Видя все, что происходит в вашей повседневной жизни, вашей повседневной деятельности, — когда вы едите пирог, когда говорите, когда выходите из дому, чтобы куда-то ехать или куда-то идти, или когда гуляете один в лесу, — можете ли вы одним дыханием, единым взглядом увидеть себя таким, каков вы есть? Когда вы увидите себя таким, каков вы есть, вы поймете всю структуру человеческих стремлений, хитрости человека, его лицемерия, его исканий. Чтобы это сделать, вы должны быть абсолютно честным в отношении себя, всего своего существа. Когда вы действуете в соответствии с вашими принципами, вы бываете нечестным, ибо если вы действуете, исходя из того, чем, по-вашему, вам следовало бы быть, вы оказываетесь не тем, что вы есть. Жестокая это вещь — иметь идеалы. Если у вас имеются какие-либо идеалы, верования или принципы, вы не в состоянии видеть себя непосредственно.
Итак, можете ли вы быть полностью в позиции отрицания, совершенно спокойным, когда нет ни мыслей, ни страха, и все же быть необычайно живым, полным страсти?
Ум, находящийся в состоянии, когда нет более ни усилий, ни стремлений, — это истинно религиозный ум. В таком состоянии ума вы можете прийти к тому, что называется «истина» или «реальность», блаженством, богом, красотой и любовью.
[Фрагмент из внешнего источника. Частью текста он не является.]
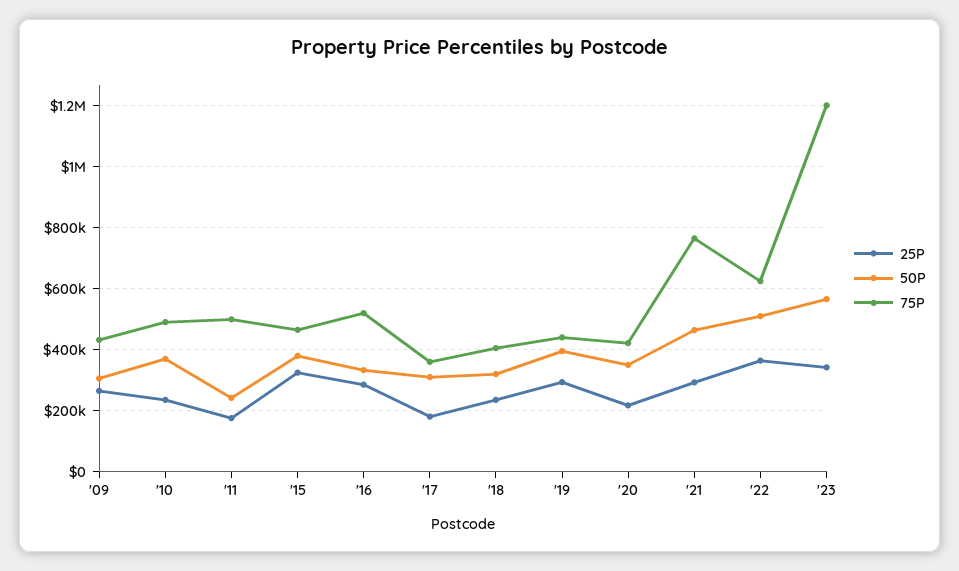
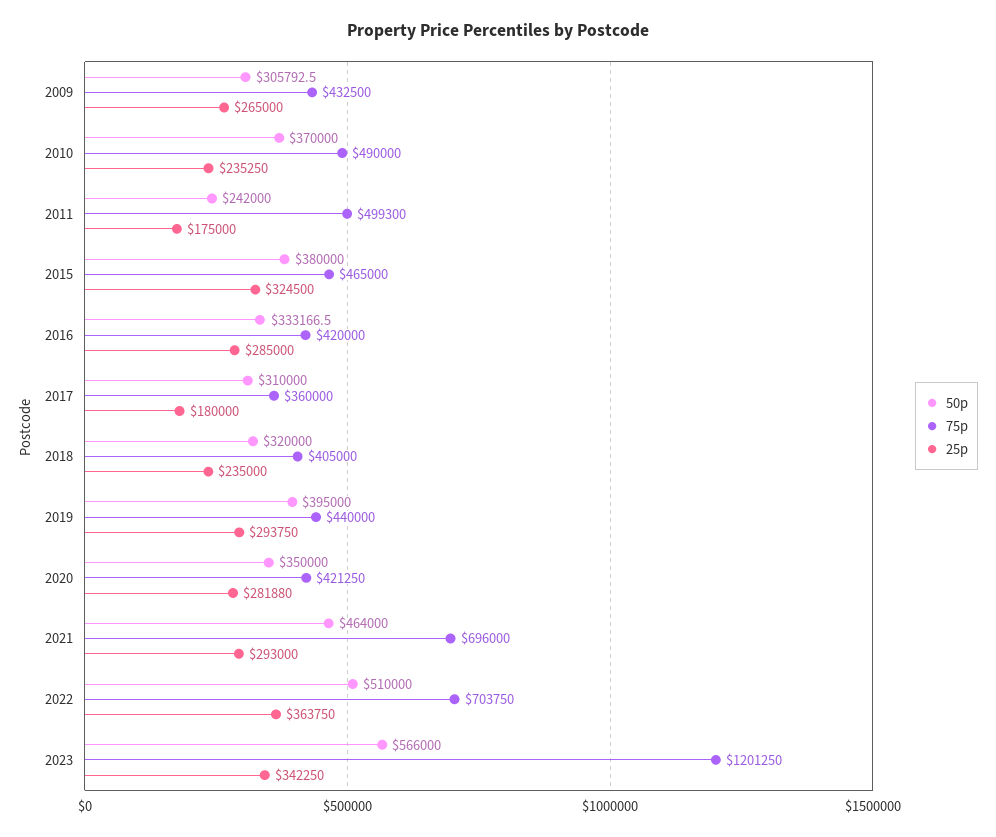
  {
    "25P": {
      "'09": 265000,
      "'10": 235250,
      "'11": 175000,
      "'15": 324500,
      "'16": 285000,
      "'17": 180000,
      "'18": 235000,
      "'19": 293750,
-     "'20": 220000,
+     "'20": 281880,
      "'21": 293000,
      "'22": 363750,
      "'23": 342250
    },
    "50P": {
      "'09": 305792.5,
      "'10": 370000,
      "'11": 242000,
      "'15": 380000,
      "'16": 333166.5,
      "'17": 310000,
      "'18": 320000,
      "'19": 395000,
      "'20": 350000,
      "'21": 464000,
      "'22": 510000,
      "'23": 566000
    },
    "75P": {
      "'09": 432500,
      "'10": 490000,
      "'11": 499300,
      "'15": 465000,
-     "'16": 520000,
+     "'16": 420000,
      "'17": 360000,
      "'18": 405000,
      "'19": 440000,
      "'20": 421250,
-     "'21": 760000,
+     "'21": 696000,
-     "'22": 620000,
+     "'22": 703750,
      "'23": 1201250
    }
  }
Это не может прийти по вашему желанию. Прошу вас, поймите этот простой факт. Вы не можете прийти по зову, за ним невозможно гнаться, потому что ваш ум слишком глух, слишком мелок, ваши эмоции слишком убоги, ваш образ жизни слишком хаотичен для этой необъятности, для этого огромного нечто, чтобы пригласить его в ваш маленький дом, в тот крошечный уголок, затоптанный и заплеванный, в котором вы живете. Вы не можете его пригласить. Чтобы его пригласить, вы должны его знать, но знать его вы не можете. Если кто-то, кто бы то ни был, скажет: «Я знаю», в тот момент, когда он это говорит, он не знает. Если в некоторый момент вы утверждаете, что открыли нечто, то вы ничего не открыли. Если вы скажете, что познали это на опыте, то никогда у вас такого опыта не было. Все это пути эксплуатации, использования другого человека — будь я ваш друг или ваш враг — в качестве средства.
И тогда человек задает себе вопрос: «Возможно ли постичь это нечто, не приглашая его, не ожидая, не стремясь, не разведывая, так, чтобы оно пришло само, как дуновение прохладного ветерка в открытое окно?» Вы не можете пригласить ветер, но вы можете оставить окно открытым. Это не означает, будто вы чего-то ждете, ибо ожидание — только одна из форм самообмана. Это не означает, что вы должны как-то раскрыть себя, чтобы воспринимать это нечто; проявилась бы еще одна разновидность мысли.
Не возникал ли у вас когда-нибудь вопрос: «Почему люди лишены этого нечто?» Они рождают детей, испытывают нежность, ощущение, что способны на общение, на совместные переживания в дружбе, в товариществе, но почему им не дано этого нечто? Разве вас никогда случайно не удивляло, когда вы лениво прогуливаетесь по улице, или сидите в автобусе, или проводите свой отпуск на побережье, или гуляете в лесу, полном птиц, деревьев, ручьев, диких животных, — разве вам никогда не приходило в голову спросить, почему так получается, что человек, который живет миллионы лет, не приобрел этого нечто, этого необыкновенного неувядающего цветка? Почему все вы, люди, такие способные, хитрые, умные, всегда соревнующиеся, создающие свою изумительную технику, летающие по небу, проникающие под землю и морские глубины, изобретающие необычайный электронный мозг, почему вы лишены того, что единственно имеет значение? Я не знаю, приходилось ли вам когда-либо серьезно задумываться над проблемой, почему ваши сердца пусты?